On that train from Český Krumlov, we settled into a compartment where the other passengers smiled, sharing the relief of finding a seat. It was the last train of the day, a local, and we would be stopping at every station along the line. We settled in for a long ride. Ruza was carried on in “her” camera bag. She laid comfortably on it, beneath our feet. Our fellow passengers made no objections, and we got along just fine. Until, the first ticket clerk appeared at our door.

Immediately, she said “Where are it's muzzle and leash?” Marie answered politely, as she obediently began to place Ruza back into her bag. The eyes of the other passengers rolled. I could not follow this conversation word for word, but it was clear the ticket clerk was not amused by Marie’s cheerful, but questioning response. "Is there a problem?" “This”, the clerk indicated Ruza, is a "problem".

I asked Marie to explain, after the woman abruptly withdrew. She said that the disagreement had been about a rule concerning travel with pets. No sooner did I think that our troubles were over, when this tightly uniformed ticket clerk returned holding the remnant of a rule book. She read several passages aloud, which Marie then asked to see for herself. Again, they disagreed about the meaning of some specific terms in a particular passage, describing exactly the container that must be used for carrying a pet.

The other passengers became involved, discussing amongst themselves and the ticket clerk, the precise meaning of the passage "appropriate containment of pet".  The irony of the situation seemed funny to me, but the discussion only angered the conductor further. For her it was no longer an issue about the dog, who was now zipped up inside a shoulder bag. She had lost her authority, and was now determined to make us pay. The debate went on for a while, when Marie finally informed the menacing official that the dog did not belong to her. In defiance and with resignation, she told the clerk “the dog is his”. And, as I did not know what was happening, she needed to translate everything to me. The official withdrew in a fit of rage, slamming our compartment door.

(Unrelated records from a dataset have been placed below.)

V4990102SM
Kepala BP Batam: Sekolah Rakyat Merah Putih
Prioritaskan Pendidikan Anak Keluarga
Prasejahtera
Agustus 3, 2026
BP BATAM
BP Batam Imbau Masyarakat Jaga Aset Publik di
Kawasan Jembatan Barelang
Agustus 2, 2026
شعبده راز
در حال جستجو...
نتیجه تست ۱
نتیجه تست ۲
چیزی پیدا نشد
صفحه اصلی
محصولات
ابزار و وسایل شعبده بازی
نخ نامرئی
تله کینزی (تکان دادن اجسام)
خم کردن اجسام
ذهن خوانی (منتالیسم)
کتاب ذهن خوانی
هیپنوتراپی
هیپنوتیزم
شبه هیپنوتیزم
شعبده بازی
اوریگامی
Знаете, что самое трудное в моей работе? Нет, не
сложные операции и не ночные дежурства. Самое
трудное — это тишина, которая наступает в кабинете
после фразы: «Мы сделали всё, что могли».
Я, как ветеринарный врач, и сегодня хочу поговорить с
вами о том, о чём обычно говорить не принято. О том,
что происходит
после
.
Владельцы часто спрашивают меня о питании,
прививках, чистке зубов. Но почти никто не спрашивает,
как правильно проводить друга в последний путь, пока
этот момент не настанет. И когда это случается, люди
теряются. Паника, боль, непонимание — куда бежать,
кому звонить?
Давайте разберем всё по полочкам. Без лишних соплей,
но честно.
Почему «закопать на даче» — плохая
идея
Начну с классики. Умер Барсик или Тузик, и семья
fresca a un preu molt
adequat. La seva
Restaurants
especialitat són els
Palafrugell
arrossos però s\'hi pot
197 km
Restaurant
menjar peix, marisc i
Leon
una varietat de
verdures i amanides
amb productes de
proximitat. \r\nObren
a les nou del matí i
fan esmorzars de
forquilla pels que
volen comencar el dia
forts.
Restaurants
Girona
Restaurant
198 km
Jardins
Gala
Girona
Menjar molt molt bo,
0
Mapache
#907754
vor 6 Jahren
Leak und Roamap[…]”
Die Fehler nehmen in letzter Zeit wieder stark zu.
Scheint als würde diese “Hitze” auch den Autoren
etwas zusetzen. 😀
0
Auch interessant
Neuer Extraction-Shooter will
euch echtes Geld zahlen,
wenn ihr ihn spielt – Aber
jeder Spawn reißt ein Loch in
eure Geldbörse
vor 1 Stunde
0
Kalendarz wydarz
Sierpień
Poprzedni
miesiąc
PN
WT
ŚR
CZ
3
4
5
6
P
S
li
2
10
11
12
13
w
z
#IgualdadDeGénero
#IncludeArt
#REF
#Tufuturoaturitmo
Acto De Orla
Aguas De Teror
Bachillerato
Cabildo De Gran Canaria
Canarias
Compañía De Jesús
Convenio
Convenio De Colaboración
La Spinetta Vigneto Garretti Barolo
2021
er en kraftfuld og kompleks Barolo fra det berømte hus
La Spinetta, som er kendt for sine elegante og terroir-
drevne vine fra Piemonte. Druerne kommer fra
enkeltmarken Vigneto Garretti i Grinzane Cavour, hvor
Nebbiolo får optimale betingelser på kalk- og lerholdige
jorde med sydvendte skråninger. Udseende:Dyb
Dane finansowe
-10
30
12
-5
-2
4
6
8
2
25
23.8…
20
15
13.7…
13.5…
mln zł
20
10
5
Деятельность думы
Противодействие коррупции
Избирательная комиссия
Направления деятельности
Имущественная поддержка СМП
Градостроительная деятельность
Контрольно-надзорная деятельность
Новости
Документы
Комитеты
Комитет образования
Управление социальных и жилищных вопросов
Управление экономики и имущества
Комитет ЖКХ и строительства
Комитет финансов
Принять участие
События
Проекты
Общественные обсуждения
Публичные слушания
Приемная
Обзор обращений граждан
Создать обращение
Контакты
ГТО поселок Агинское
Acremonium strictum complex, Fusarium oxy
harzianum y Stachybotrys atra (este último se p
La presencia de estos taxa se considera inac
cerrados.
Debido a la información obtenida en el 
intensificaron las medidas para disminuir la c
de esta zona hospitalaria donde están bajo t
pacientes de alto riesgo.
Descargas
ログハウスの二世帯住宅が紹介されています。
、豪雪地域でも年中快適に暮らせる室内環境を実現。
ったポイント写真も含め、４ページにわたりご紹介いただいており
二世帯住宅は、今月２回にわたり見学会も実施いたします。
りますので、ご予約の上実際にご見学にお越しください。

One stop later, she returned with another uniformed official. He began right in, by instructing Marie to inform me that, since the container for the dog is not according to railway code, the dog and I must get off at the next stop”. They waited as Marie dutifully translated. I then responded, via Marie, by asking this Official for his name. His quick and certain reply, “My name is a State secret”, was my first encounter with the former regime of arbitrary authority. It was indeed not to be the last.

The train slowed for another stop, but we weren't making any move to get off. I was asking the official why I must leave the train, when my dog was in the same container that had complied in every other train across the Czech Republic. I proceeded to rummage through all of our train tickets, from the past 4 weeks. The conductors both began to be anxious about their other responsibilities, which aggravated them even more. I sat looking up at them, along with five other passengers, wondering if they would physically remove me from the train. I did not budge.

The conductor’s final word was to threaten that, if I caused the train to be delayed, I would be fined. I pointed out that the train was already behind schedule, and then I added that I must be refunded for the unused part of my ticket. Again, our door was slammed as they left. It was a nervous few moments, waiting for what would come next, but shortly the train began to move again. The conductor returned to say that I must get off at the next stop, or he would have the police come and remove me. Fortunately, the next stop was our destination. We agreed to leave, along with everyone else, as this was also the end of the line.

As a post script,
this event also taught about one of the vital resources that exist here in the Czech Republic. The Book of Wishes & Complaints, which is required for all state owned services. While it may be an inconvenience, and perhaps feel like an act of futility, writing the details of an account such as this indeed had a follow up. The fact that I reported the clerk and conductor's refusal to disclose their names, I suppose has indirectly led to the requirement that rail employees must wear name tags. In this way, it seems as though an act of defiance and complaint, led to a small victory.